Leo Charles Ferrari | |
Birth Date: | December 8, 1927 |
Birth Place: | Bathurst, New South Wales, Australia |
Death Place: | Fredericton, New Brunswick, Canada |
Occupation: | Philosophy professor |
Years Active: | 1961–1995 |
Employer: | St. Thomas University |
Professor emeritus | |
Spouse: | Lorna E. Drew |
Leo Charles Ferrari (December 8, 1927 – October 7, 2010) was a St. Thomas University philosophy professor, noted Saint Augustine scholar, and founding member of the organization Flat Earth Society of Canada.
Leo Ferrari was a founding member and head of the Flat Earth Society of Canada, later renamed the Flat Earth Society (FES).[1]

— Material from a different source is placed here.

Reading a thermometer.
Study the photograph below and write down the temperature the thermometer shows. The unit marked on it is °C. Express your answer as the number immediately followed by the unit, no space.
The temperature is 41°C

In Ferrari's writings in support of the FES and the Flat Earth, he attributed everything from gender to racial inequality on the globularist and the Spherical Earth model.[2] Ferrari even claimed to have nearly fallen off "the Edge" of the Earth at Brimstone Head on Fogo Island.[3]

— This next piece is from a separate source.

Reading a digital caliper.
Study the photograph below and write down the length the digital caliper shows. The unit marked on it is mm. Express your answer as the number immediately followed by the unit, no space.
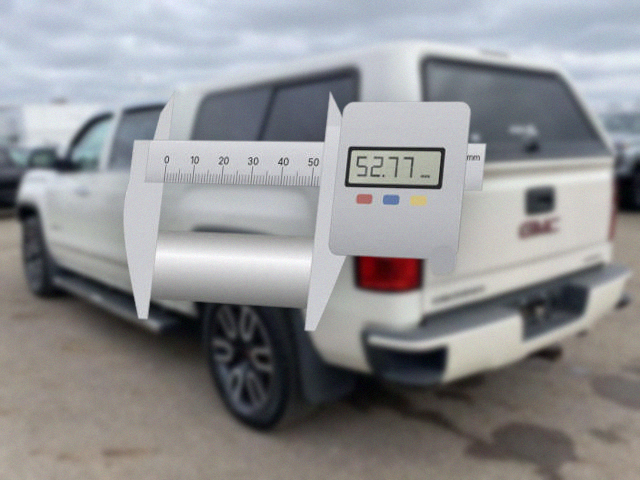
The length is 52.77mm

Ferrari was a key figure in the 1990 flat earth "documentary", In Search of the Edge. In the accompanying study guide, Ferrari is outed as a "globularist," someone who believes the earth is spherical. The intent of the film was to promote critical thinking about media by "[attempting] to prove in convincing fashion, something everyone knew to be false."